While Republicans plot to eliminate the Affordable Care Act and while some Democrats try to find ways to keep funding health insurance companies and preserving the high cost of prescription drugs, people are dying because they do not have health insurance.
Researchers have estimated that Americans without health insurance are 40 percent more likely to die than those with it. A Harvard study estimated that lack of health insurance in 2005 resulted in 45,000 deaths of Americans age 18-64.
Before the Affordable Care Act (Obama Care), some 43 million Americans did not have health insurance. The Affordable Care Act reduced that number, but there are still over 27 million people without insurance. Thus, the expected death toll is over 28,000 per year.
These data suggest that some of the current debate might be misstated. Through the years, the issue has often been whether health care is a right, but it could be stated more accurately as to whether there is a right to live.

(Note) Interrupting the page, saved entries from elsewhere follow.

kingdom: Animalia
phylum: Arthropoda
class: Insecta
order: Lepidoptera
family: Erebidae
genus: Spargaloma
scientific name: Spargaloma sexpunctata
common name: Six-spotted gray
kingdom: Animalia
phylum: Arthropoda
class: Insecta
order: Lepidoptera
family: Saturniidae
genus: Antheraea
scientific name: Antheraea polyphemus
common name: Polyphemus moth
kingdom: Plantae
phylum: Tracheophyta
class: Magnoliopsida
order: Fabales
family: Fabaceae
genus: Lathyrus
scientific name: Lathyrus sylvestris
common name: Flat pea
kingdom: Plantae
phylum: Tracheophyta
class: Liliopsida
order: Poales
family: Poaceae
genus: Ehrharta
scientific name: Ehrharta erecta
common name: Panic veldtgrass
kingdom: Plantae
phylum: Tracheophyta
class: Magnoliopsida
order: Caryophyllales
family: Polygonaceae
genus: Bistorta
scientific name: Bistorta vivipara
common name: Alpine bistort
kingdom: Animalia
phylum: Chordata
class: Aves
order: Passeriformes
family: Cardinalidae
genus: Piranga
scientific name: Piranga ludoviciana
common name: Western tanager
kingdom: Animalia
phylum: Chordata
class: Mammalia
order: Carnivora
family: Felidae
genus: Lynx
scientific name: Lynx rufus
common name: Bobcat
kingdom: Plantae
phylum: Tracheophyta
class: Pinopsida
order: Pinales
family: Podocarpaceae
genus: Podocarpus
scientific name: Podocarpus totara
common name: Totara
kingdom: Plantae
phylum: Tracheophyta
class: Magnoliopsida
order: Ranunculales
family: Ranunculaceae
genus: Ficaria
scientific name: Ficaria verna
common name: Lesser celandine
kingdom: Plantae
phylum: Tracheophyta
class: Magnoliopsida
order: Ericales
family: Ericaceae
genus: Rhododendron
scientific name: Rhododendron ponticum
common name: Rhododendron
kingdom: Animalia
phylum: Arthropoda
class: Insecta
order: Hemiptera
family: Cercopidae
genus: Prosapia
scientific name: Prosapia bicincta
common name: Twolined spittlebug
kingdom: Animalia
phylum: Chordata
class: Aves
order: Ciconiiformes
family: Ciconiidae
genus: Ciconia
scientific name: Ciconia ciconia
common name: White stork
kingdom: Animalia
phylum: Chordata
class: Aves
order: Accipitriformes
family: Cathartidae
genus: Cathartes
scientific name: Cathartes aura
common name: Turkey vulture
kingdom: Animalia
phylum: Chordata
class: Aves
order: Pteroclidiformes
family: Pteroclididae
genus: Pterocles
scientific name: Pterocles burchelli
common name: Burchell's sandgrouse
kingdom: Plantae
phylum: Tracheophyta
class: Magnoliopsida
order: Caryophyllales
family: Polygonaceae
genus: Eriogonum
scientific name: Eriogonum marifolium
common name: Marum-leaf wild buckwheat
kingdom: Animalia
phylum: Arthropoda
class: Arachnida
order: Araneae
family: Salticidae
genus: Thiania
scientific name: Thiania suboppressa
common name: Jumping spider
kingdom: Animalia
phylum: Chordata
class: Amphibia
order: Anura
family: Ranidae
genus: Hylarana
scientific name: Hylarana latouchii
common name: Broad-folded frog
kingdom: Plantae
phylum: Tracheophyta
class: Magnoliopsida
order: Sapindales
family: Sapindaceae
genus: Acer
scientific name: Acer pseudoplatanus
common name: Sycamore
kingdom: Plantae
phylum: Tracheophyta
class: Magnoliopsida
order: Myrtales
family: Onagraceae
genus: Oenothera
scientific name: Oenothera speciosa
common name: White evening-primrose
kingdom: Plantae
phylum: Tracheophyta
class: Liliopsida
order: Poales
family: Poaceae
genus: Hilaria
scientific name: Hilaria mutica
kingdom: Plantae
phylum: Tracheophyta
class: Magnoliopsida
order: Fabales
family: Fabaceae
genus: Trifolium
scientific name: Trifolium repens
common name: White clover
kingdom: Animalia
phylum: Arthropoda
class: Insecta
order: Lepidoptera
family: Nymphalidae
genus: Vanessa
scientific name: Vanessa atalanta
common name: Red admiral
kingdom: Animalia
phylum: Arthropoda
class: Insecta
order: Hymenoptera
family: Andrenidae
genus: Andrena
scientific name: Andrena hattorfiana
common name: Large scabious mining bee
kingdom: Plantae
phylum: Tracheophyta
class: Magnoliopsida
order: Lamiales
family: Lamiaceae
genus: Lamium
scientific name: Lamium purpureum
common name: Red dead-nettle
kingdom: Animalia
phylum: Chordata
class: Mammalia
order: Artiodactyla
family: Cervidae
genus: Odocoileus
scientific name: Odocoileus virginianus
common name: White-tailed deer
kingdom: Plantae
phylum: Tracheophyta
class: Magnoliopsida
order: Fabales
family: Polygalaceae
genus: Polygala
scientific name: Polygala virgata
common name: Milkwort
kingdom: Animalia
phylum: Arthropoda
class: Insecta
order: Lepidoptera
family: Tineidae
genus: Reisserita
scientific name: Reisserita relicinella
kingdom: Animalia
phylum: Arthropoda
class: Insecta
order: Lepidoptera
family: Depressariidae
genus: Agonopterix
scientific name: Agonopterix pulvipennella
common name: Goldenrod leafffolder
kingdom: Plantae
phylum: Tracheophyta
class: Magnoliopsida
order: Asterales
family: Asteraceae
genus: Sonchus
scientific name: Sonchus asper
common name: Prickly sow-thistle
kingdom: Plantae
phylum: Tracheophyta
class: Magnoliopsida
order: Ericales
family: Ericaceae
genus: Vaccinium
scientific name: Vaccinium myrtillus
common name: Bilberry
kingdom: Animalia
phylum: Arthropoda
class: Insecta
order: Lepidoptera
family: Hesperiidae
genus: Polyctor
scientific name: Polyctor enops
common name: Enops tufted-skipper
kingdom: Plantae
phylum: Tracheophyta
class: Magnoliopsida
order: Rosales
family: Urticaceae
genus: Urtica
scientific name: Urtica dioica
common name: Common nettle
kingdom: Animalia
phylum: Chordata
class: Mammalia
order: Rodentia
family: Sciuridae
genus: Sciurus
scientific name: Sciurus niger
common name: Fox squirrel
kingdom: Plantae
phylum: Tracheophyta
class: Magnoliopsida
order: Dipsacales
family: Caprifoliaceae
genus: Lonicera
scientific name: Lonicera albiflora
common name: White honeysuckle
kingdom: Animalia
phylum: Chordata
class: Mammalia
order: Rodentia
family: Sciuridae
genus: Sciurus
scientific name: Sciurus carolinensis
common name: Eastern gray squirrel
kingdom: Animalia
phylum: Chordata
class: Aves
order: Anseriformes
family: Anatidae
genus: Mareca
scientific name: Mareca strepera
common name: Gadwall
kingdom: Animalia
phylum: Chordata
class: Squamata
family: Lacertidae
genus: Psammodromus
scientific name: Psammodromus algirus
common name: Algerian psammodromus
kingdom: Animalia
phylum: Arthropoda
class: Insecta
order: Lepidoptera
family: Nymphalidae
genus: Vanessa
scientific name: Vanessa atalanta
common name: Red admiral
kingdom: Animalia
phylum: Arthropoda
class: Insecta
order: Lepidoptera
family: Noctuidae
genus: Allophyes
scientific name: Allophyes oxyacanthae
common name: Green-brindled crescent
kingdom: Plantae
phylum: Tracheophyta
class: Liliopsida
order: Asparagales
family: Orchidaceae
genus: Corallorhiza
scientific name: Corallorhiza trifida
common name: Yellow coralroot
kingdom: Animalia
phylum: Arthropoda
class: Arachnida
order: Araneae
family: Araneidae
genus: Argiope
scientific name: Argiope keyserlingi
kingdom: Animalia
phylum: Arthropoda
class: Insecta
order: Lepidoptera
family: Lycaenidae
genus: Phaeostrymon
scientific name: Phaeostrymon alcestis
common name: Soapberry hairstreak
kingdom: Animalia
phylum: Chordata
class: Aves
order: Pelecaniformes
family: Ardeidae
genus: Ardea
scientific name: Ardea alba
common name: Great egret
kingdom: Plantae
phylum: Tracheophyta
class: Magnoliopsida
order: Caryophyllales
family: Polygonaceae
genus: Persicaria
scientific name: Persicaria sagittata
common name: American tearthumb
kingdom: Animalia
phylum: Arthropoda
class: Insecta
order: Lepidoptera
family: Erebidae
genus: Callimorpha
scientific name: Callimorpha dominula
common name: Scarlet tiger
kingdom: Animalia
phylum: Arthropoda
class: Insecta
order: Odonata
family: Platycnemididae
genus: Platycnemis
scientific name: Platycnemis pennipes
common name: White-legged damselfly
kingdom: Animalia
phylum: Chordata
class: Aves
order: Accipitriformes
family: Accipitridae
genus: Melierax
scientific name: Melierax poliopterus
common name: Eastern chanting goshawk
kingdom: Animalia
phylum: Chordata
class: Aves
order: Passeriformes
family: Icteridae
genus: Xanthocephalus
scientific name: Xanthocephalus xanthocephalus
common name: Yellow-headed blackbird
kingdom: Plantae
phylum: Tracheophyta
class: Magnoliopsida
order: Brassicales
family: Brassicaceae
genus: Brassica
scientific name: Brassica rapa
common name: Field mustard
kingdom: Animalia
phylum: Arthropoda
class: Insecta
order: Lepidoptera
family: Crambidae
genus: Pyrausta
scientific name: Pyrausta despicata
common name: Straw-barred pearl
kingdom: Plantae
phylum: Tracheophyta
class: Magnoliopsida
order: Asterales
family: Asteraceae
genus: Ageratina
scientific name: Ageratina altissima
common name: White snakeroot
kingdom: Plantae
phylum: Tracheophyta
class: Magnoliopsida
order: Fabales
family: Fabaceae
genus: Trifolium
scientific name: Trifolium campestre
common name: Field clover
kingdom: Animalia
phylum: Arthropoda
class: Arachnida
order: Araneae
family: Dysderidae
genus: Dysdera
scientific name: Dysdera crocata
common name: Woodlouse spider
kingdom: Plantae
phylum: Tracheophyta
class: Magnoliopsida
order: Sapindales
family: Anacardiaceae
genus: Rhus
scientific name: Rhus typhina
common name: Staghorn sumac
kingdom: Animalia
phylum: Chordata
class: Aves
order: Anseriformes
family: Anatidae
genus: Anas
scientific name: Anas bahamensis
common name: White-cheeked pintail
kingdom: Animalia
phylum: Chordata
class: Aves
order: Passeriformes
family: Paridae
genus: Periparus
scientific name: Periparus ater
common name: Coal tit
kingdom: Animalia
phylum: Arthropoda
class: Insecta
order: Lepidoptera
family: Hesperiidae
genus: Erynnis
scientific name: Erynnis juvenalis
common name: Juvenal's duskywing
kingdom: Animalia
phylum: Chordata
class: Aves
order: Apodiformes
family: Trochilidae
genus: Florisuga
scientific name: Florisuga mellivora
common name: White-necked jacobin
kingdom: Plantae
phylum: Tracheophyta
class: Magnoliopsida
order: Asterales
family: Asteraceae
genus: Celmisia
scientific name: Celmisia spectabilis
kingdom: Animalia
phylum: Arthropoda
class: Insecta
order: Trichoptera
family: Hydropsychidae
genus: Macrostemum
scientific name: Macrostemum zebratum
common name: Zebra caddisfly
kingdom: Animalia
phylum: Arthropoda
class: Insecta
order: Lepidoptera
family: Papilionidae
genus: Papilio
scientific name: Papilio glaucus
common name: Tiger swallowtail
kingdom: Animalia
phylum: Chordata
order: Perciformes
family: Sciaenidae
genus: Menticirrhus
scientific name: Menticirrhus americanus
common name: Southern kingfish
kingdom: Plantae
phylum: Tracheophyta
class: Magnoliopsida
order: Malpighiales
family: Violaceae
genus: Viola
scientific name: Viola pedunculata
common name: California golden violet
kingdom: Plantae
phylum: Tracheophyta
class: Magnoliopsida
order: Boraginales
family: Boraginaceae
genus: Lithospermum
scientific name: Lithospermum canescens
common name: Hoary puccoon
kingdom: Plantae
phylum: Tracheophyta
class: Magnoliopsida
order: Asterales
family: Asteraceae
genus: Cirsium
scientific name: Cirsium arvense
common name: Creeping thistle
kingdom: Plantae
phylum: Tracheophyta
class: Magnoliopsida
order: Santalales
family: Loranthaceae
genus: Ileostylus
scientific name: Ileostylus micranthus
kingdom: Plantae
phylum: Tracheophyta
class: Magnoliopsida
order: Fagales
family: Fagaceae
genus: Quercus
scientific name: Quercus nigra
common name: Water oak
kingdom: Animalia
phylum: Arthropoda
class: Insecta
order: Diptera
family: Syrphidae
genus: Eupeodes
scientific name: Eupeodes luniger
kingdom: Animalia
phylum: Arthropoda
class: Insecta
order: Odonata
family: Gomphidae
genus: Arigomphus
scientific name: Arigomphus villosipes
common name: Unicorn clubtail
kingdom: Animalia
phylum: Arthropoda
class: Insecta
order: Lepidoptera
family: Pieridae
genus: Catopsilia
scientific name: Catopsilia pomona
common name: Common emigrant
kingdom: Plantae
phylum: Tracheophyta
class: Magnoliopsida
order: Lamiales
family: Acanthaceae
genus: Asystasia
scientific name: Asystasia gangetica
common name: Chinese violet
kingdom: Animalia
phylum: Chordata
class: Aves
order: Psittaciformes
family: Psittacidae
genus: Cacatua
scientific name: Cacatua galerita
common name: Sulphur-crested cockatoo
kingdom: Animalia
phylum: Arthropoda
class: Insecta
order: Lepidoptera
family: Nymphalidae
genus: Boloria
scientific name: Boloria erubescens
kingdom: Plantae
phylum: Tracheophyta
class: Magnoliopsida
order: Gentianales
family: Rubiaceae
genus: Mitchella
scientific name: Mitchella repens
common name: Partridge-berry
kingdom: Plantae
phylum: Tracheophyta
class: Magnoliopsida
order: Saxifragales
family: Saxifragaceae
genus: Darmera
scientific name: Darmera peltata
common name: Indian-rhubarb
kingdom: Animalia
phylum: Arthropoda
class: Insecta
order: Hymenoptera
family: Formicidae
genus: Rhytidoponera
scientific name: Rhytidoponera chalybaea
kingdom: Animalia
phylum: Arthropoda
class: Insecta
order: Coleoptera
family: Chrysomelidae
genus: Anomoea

It continually amazes me that we pay taxes and get children educated “free,” but we have to “pay (for medical care) to live.”
Unpaid medical bills are a leading cause of personal debt and bankruptcy. A recent Washington Post expose described how some of this happens.
The Post story pointed out that during the last six years, the University of Virginia Health System filed more than 36,000 lawsuits seeking to recover $106 million in unpaid bills. They seized wages and bank accounts and put liens on property and homes, forcing some families into bankruptcy.
The UVA Health System has been very persistent in going after payments, pursuing poor as well as middle-class patients for almost all they are worth. They may be one of the worst offenders, but they are not alone. Hospital systems in Oklahoma, New York, Tennessee, and Maryland have all been accused of being too aggressive in their debt collection efforts.
Patients tend to have financial problems because UVA, like many U.S. hospitals, charges patients at rates far higher than what insurance companies pay for their members. Experts say such bills often have little connection to the cost of care.
While the UVA System’s collection efforts might be unseemly, they are probably not illegal. They are just playing by–and perhaps exploiting–the rules they are given .
Only in America. The United States is truly exceptional with medical care being such a for-profit system. Thousands of people either die because they cannot get medical treatment due to a lack of insurance. Or they go broke trying to pay for expensive medical care even when they have insurance. This does not happen in the rest of the industrialized world.